> [Task goal]:
Return all lines in the data where the string "Florida" can be found.

> [Transcribed page contents]:
- - - - - - -

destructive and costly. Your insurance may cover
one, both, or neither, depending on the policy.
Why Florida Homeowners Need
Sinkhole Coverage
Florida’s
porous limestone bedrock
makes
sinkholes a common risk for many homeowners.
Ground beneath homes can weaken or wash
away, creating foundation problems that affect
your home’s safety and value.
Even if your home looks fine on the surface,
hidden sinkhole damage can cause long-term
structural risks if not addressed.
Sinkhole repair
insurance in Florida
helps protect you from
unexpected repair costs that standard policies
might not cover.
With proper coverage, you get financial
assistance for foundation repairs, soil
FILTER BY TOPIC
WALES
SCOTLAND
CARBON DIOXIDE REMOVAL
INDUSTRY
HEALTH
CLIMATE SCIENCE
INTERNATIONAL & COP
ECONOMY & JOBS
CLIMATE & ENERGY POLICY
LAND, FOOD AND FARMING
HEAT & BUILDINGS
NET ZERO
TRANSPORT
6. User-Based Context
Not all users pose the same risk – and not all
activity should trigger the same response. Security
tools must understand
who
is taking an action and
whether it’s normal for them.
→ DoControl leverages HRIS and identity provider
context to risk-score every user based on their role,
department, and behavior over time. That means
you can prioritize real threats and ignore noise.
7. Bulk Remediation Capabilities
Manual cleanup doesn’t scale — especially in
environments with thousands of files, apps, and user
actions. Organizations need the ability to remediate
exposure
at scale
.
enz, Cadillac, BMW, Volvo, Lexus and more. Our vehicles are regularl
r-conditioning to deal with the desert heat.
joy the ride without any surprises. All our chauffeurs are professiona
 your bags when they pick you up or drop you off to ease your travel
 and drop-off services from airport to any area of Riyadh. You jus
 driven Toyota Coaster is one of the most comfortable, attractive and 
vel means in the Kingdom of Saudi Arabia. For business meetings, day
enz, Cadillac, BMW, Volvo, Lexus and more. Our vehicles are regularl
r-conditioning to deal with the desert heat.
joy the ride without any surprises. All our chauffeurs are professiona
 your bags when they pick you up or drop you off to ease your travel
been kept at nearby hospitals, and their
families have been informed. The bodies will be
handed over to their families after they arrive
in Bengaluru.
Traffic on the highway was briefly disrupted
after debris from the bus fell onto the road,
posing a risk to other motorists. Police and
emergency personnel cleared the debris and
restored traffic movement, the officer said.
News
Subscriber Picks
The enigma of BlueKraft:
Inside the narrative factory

- - - - - - -

> [Reply]:
Why Florida Homeowners Need
Florida’s
insurance in Florida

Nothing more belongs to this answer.